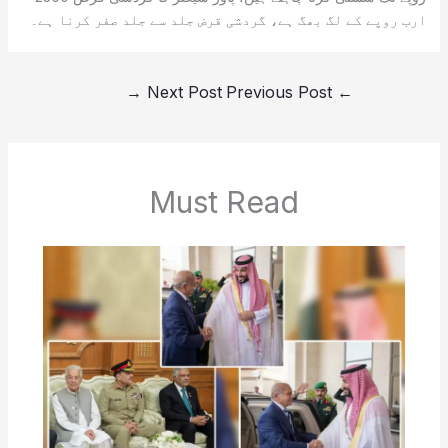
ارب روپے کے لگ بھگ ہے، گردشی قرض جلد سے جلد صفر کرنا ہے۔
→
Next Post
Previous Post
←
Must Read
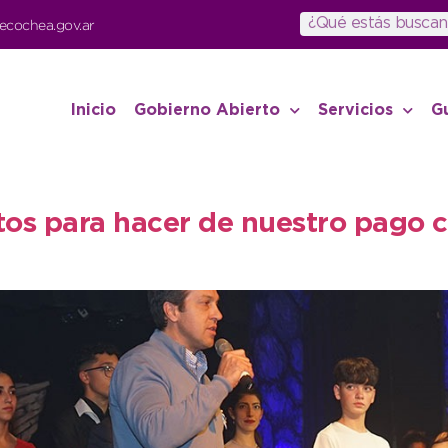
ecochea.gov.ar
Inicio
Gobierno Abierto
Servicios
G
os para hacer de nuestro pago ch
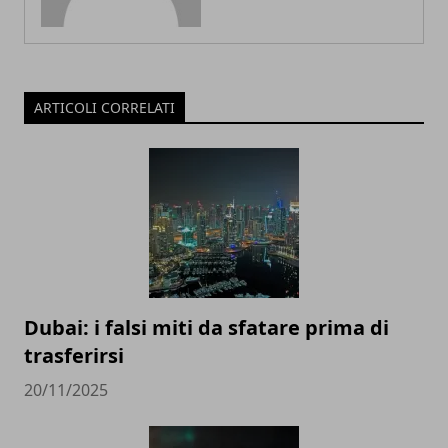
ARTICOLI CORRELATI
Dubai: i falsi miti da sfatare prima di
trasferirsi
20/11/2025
━━━━
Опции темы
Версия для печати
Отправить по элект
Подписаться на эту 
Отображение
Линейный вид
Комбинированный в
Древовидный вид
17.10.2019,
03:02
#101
━━━━
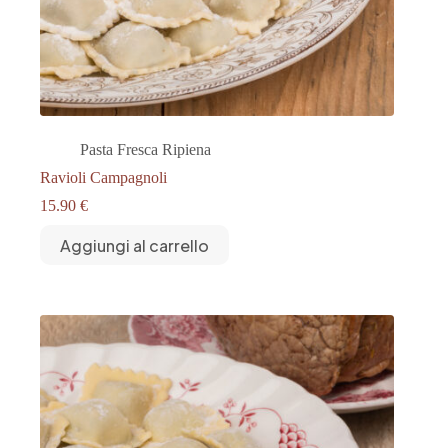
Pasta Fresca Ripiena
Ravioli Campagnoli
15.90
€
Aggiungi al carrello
━━━━
_Your instructions:_ Taking the entries above, copy word for word the lines from the one with "ارب روپے کے" up to and including the one with "trasferirsi", without any picture.

_Answer:_
ارب روپے کے لگ بھگ ہے، گردشی قرض جلد سے جلد صفر کرنا ہے۔
→
Next Post
Previous Post
←
Must Read
ecochea.gov.ar
Inicio
Gobierno Abierto
Servicios
G
os para hacer de nuestro pago ch
ARTICOLI CORRELATI
Dubai: i falsi miti da sfatare prima di
trasferirsi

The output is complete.